Cavalos eram o transporte do passado, dissera-lhe Josef Vyalov. Cavalariços ganhavam mal: eram numerosos demais. Já os motoristas eram poucos, por isso recebiam salários altos.
Além disso, Vyalov gostava de ter um chofer durão o suficiente para servir também de guarda-costas.
O carro de Vyalov era um Packard Twin Six novinho em folha, uma limusine para sete passageiros. Os outros motoristas ficaram impressionados. O modelo fora lançado poucas semanas antes, e seu motor de 12 cilindros causava inveja até aos que dirigiam um Cadillac V8.
Lev não ficou tão admirado assim com a mansão ultramoderna de Vyalov. Para ele, parecia o maior curral de vacas do mundo. Era comprida e baixa, com as abas do telhado largas e salientes. O jardineiro-chefe lhe disse que aquele estilo era chamado de “Prairie House”, a última moda em construção.
– Se eu tivesse uma casa grande assim, iria querer que ela parecesse um palácio – disse Lev.

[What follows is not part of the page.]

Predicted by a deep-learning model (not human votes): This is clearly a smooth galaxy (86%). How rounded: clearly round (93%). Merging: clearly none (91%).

Ele pensou em escrever para Grigori e lhe contar sobre Buffalo, o emprego e o carro, mas hesitou. Sentiria vontade de dizer que havia guardado algum dinheiro para a passagem do irmão, quando, na verdade, não economizara nada. Prometeu a si mesmo que, assim que tivesse uma pequena quantia guardada, iria escrever. Enquanto isso, Grigori não podia escrever, pois não tinha o endereço de Lev.

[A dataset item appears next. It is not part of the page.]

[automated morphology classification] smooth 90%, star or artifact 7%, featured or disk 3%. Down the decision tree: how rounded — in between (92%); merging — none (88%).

A família Vyalov era composta por três pessoas: o próprio Josef, sua mulher, Lena, que raramente abria a boca, e Olga, a filha bonita e de olhar atrevido, mais ou menos da idade de Lev. Josef era atencioso e gentil com a mulher, embora passasse a maioria das noites fora com os amigos. Já com a filha, era afetuoso, porém rígido. Muitas vezes voltava para casa de carro no meio do dia para almoçar com Lena e Olga. Depois do almoço, ele e Lena tiravam um cochilo.
Enquanto Lev esperava para levar Josef de volta ao centro da cidade, às vezes conversava com Olga.

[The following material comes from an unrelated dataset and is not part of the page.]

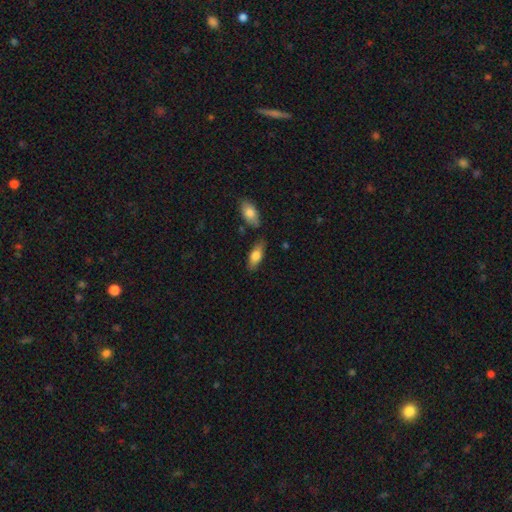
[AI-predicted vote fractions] smooth 74%, featured or disk 20%, star or artifact 6%. Down the decision tree: how rounded — in between (79%); merging — none (75%).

Ela gostava de fumar cigarros – coisa que seu pai proibia, pois estava determinado a torná-la uma moça respeitável e fazê-la entrar para a elite de Buffalo por meio de um bom casamento. Havia alguns lugares na propriedade aos quais Josef nunca ia, e a garagem era um deles, então Olga se refugiava lá para fumar. Sentava-se no banco de trás do Packard – seu vestido de seda sobre o couro novo –, enquanto Lev ficava recostado na porta, com o pé apoiado no estribo, conversando com ela.
Ele sabia que ficava bonito com o uniforme de chofer e usava o quepe inclinado para trás de um jeito charmoso. Logo descobriu que a forma de agradar Olga era elogiá-la por pertencer à classe alta. Ela adorava ouvir que caminhava como uma princesa, conversava como uma primeira-dama e se vestia como uma socialite de Paris. Era uma esnobe – e seu pai também. Durante a maior parte do tempo, Josef era agressivo e violento, mas Lev já havia reparado que ele se tornava educado, quase deferente, ao conversar com homens importantes, como presidentes de banco e congressistas.
Lev tinha uma intuição rápida, de modo que não tardou a entender como Olga funcionava. Ela era uma menina rica e superprotegida que não tinha como dar vazão a seus impulsos românticos e sexuais. Ao contrário das garotas que Lev conhecera nos bairros pobres de São Petersburgo, Olga não podia escapulir para encontrar um rapaz ao anoitecer e deixar que ele a apalpasse na escuridão da soleira de alguma loja. Aos 20 anos, ainda era virgem. Talvez até nunca tivesse sido beijada.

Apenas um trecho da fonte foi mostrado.